9. Из Гамалы между тем смельчаки успели тайно бежать, а слабые были заморены голодом. Боевая же часть жителей выдерживала осаду до 22-го числа месяца иперберетая, когда три солдата пятнадцатого легиона перед началом рассвета прокрались в самую высокую башню, стоявшую напротив их лагеря, и тихо подкопали ее, между тем как находившаяся на ней стража не заметила ни их приближения (так как это случилось ночью), ни их присутствия внутри башни. Солдаты бесшумно сдвинули с места пять громаднейших камней и быстро отскочили прочь, после чего башня с грохотом рухнула; вместе с ней свалились и стражи. Находившиеся на других постах караулы бежали в смятении. Многих, которые пытались пробиваться, уничтожили римляне; в их числе пал от выстрела Иосиф в ту минуту, когда он хотел проскочить через брешь в стене. Среди жителей города, переполошенных гулом, произошли смятение и паника, как будто все вражеское войско уже вторглось. Харес, лежавший как раз больным, тогда же испустил дух: страх в значительной мере способствовал смертельному исходу его болезни. Римляне, впрочем, проученные своим прежним поражением, вступили в город только 2З-го дня названного месяца.

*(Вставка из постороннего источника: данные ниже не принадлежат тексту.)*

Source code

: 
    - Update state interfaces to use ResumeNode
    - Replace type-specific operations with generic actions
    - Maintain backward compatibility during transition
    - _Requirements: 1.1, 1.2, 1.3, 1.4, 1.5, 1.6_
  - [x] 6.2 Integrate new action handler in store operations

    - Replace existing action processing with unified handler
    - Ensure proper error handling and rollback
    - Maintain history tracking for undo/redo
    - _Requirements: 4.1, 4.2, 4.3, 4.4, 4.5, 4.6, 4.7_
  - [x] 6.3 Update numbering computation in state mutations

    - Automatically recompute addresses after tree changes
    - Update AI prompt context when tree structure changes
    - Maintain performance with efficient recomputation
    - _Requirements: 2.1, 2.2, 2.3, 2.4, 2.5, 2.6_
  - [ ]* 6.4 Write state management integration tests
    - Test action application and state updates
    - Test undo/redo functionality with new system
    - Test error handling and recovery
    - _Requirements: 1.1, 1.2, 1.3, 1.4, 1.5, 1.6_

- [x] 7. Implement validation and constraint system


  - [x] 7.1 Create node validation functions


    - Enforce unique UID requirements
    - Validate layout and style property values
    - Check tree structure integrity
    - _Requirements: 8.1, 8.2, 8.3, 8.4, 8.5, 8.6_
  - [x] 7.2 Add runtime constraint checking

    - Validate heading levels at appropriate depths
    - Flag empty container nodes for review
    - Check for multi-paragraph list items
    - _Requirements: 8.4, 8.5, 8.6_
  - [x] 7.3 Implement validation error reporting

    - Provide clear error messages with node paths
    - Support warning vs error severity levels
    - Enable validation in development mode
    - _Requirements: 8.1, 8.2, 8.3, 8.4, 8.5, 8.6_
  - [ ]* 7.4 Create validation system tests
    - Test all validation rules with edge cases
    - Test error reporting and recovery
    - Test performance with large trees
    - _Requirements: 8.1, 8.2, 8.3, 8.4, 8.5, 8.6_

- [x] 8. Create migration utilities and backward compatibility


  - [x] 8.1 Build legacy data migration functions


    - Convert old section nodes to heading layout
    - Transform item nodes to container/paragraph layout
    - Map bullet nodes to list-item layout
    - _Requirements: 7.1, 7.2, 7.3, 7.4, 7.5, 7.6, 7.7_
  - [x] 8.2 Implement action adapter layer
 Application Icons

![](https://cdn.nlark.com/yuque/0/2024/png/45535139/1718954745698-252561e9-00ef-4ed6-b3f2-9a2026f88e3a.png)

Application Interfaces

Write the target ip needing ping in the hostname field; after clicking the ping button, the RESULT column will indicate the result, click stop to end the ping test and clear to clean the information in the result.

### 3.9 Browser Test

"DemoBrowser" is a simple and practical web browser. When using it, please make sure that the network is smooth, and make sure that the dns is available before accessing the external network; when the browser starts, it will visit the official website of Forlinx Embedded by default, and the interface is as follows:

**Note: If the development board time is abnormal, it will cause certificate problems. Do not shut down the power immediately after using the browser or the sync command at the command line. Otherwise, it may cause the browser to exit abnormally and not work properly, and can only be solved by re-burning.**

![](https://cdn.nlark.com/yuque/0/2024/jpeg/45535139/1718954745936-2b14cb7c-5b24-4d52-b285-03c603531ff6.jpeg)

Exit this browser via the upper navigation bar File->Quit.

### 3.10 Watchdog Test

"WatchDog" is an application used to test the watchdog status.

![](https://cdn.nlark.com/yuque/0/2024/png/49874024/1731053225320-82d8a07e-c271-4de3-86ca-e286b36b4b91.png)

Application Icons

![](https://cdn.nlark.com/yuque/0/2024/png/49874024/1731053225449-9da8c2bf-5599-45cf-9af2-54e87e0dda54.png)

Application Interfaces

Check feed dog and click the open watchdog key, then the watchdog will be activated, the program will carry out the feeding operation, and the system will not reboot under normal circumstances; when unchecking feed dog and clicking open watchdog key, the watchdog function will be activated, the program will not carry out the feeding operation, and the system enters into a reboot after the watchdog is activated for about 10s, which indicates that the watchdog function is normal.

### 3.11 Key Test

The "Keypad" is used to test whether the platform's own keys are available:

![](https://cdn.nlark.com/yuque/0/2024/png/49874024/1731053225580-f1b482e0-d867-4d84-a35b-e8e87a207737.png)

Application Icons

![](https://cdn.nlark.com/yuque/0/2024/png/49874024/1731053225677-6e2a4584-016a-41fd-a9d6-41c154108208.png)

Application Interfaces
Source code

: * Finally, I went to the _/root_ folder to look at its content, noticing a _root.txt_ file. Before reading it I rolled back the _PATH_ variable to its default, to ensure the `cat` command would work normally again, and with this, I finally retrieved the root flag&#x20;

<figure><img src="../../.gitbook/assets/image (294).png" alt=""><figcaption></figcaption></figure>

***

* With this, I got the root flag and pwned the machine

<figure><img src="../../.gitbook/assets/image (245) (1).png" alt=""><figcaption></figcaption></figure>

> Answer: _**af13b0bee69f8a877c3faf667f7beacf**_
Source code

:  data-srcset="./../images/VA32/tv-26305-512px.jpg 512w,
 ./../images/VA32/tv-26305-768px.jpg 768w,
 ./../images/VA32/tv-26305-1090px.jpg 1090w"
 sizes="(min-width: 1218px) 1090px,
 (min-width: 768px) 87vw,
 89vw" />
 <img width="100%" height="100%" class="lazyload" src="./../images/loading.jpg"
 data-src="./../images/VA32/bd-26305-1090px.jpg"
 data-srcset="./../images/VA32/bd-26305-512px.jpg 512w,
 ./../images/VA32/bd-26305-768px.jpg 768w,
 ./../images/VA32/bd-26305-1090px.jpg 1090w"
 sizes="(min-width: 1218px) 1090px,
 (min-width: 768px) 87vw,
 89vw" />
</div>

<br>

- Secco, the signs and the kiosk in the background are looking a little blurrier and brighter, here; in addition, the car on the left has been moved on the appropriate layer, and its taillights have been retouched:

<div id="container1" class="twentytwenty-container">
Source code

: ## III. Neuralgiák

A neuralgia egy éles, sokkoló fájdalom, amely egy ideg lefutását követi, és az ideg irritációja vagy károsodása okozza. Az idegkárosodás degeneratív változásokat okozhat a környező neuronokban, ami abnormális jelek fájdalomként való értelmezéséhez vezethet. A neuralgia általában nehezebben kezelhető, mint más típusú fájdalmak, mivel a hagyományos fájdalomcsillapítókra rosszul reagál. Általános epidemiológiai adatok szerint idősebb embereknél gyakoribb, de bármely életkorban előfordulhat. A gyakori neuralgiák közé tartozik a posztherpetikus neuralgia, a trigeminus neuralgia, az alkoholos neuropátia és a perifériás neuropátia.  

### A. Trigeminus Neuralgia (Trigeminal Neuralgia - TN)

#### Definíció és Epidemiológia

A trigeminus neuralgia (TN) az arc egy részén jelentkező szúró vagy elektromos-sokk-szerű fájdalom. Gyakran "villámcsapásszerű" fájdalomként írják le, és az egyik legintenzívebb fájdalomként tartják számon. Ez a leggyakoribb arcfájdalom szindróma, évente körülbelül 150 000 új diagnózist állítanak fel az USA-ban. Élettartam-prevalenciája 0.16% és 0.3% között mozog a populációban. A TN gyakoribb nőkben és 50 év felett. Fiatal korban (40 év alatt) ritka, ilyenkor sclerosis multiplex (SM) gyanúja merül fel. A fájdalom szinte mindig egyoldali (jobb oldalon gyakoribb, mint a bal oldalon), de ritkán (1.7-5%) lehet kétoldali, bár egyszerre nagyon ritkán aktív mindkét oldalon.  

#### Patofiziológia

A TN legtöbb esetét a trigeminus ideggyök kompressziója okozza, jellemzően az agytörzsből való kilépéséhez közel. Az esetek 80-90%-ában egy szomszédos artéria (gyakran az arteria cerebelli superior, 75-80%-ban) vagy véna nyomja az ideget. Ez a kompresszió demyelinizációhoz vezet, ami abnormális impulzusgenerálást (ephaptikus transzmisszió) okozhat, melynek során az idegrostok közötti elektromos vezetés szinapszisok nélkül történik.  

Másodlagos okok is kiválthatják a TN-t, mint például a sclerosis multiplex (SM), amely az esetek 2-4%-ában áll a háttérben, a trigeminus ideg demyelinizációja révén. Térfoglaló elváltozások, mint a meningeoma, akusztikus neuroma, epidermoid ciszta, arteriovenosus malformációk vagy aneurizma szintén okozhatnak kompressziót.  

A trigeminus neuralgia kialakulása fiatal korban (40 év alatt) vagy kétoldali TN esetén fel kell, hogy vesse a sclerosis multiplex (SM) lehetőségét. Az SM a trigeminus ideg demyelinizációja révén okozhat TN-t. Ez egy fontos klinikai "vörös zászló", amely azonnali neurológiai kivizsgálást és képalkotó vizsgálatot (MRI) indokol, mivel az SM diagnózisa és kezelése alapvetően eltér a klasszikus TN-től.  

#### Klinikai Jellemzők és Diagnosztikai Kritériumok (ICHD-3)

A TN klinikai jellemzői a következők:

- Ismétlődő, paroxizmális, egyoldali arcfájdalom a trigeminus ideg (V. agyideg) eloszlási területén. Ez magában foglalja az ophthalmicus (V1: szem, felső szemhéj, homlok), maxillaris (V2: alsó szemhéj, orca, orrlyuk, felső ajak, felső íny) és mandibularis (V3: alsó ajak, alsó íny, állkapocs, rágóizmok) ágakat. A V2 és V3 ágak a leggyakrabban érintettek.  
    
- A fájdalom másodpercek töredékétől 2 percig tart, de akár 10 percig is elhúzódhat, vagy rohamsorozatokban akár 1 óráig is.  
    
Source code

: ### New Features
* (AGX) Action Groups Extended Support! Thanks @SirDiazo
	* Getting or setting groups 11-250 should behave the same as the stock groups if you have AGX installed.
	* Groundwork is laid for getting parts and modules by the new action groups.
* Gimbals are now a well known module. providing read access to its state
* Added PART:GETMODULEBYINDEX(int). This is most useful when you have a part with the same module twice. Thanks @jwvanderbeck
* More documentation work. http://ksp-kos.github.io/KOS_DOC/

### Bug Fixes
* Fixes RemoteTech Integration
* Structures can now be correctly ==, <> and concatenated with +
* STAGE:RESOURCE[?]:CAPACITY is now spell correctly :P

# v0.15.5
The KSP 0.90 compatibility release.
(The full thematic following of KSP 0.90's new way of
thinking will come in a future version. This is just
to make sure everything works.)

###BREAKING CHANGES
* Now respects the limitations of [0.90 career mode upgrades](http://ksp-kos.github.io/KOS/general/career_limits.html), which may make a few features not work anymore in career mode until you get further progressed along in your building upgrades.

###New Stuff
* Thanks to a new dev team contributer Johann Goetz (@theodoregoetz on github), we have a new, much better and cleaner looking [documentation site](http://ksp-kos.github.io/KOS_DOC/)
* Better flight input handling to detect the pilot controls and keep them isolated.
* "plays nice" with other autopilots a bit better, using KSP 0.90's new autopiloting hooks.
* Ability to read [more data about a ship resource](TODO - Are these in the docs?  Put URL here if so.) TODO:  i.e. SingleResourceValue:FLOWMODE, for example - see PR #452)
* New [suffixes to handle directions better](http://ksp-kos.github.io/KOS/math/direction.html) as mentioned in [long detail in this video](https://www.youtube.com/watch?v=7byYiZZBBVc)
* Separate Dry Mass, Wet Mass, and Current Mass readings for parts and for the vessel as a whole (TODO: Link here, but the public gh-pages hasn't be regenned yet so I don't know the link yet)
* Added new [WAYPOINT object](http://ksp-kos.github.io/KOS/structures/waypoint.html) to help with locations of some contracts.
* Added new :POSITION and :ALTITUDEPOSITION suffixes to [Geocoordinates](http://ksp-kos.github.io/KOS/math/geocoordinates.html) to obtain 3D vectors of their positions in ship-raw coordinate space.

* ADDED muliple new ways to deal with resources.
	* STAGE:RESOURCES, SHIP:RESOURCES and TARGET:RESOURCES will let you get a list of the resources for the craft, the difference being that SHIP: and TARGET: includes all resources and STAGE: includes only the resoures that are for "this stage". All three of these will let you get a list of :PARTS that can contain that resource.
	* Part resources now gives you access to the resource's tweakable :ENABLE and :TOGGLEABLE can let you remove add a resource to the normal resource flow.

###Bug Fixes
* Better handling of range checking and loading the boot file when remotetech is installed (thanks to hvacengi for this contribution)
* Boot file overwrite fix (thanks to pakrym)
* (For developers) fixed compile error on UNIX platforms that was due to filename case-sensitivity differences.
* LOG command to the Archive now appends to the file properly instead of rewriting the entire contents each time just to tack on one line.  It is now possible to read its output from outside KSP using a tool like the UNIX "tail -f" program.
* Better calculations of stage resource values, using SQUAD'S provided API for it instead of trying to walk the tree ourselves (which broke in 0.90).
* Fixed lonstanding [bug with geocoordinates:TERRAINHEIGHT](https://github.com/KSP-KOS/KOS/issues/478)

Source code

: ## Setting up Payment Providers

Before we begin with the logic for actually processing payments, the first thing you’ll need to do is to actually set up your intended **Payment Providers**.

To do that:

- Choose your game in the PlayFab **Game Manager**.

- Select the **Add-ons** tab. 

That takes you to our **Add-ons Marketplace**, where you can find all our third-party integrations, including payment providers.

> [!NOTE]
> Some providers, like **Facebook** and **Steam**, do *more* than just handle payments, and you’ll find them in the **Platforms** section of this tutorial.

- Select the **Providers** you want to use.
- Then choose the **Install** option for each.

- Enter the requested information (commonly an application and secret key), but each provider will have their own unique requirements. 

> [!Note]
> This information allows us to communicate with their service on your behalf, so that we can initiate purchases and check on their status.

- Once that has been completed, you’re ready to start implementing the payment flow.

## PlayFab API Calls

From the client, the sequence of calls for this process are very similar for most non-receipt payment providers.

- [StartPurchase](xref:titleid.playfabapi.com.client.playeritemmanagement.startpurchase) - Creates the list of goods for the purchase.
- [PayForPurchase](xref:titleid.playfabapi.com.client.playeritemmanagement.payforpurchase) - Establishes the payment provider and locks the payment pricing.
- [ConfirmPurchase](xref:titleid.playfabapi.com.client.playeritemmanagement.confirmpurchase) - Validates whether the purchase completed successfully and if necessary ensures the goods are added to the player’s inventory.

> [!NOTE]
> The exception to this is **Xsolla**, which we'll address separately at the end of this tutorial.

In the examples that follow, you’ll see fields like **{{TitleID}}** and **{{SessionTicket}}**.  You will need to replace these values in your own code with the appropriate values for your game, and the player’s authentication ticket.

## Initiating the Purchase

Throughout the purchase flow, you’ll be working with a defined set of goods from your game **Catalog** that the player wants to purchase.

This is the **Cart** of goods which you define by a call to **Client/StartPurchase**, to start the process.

10. Возвратившийся в это время Тит, раздраженный ударом, понесенным римлянами в его отсутствие, во главе 200 отборных всадников и части пехоты, соблюдая полнейшую тишину, вступил в город. Караульщики, впрочем, заметили его приближение и с криком бросились к оружию; вскоре его вторжение сделалось известным внутри города; одни тогда схватили своих детей и потащили их вместе с женами с воплем и воем в крепость; другие стали против Тита, но один за другим падали перед ним. Те, которым не удалось спастись на высоту крепости, очутились в своем безвыходном положении лицом к лицу с римлянами. Со всех сторон раздавались стоны убиваемых; кровь лилась ручьями по спускам города. Против бежавших в крепость Веспасиан между тем повел все войско. Вершина, обрамленная кругом скалами и едва доступная, подымавшаяся на ужасную высоту и окруженная пропастями, кишела людьми. Иудеи оттуда убивали тех, которые хотели взлезать наверх, других они поражали стрелами и камнями, между тем как их самих, вследствие высокой позиции, занятой ими, стрелы не достигали. Но вдруг, как бы по божественному велению, на их гибель поднялся встречный ветер, подымавший против них стрелы римлян и уклонявший от цели их собственные стрелы, давая последним косое направление. Гонимые этой бурей, они не могли устоять на лишенном всякой опоры краю обрыва и не могли также уследить за взбиравшимися наверх врагами. Таким образом римляне влезли и окружили их прежде, чем они успели оказать сопротивление или просить о пощаде. Воспоминание о павших при первом штурме усилило ярость римлян против всех. Многие в отчаянии, обняв своих жен и детей, бросались с ними в бездонную пропасть, зиявшую под крепостью. Ожесточение римлян далеко еще уступало изуверству пленников против самих себя: римляне уничтожили 4000, между тем как в лощине найдено свыше 5000, которые сами бросились туда. Никто не остался в живых, кроме двух женщин. Это были сестры Филиппа, сына превосходного военачальника царя Агриппы, по имени Иаким. Они спаслись тем, что скрылись от ярости римлян, ибо последние не щадили даже грудных детей: многих таких младенцев они хватали и швыряли с высоты крепости вниз. Так пала Гамала в 2З-й день месяца иперберетая; начало ее восстания совпало с 24-м днем месяца гарпея.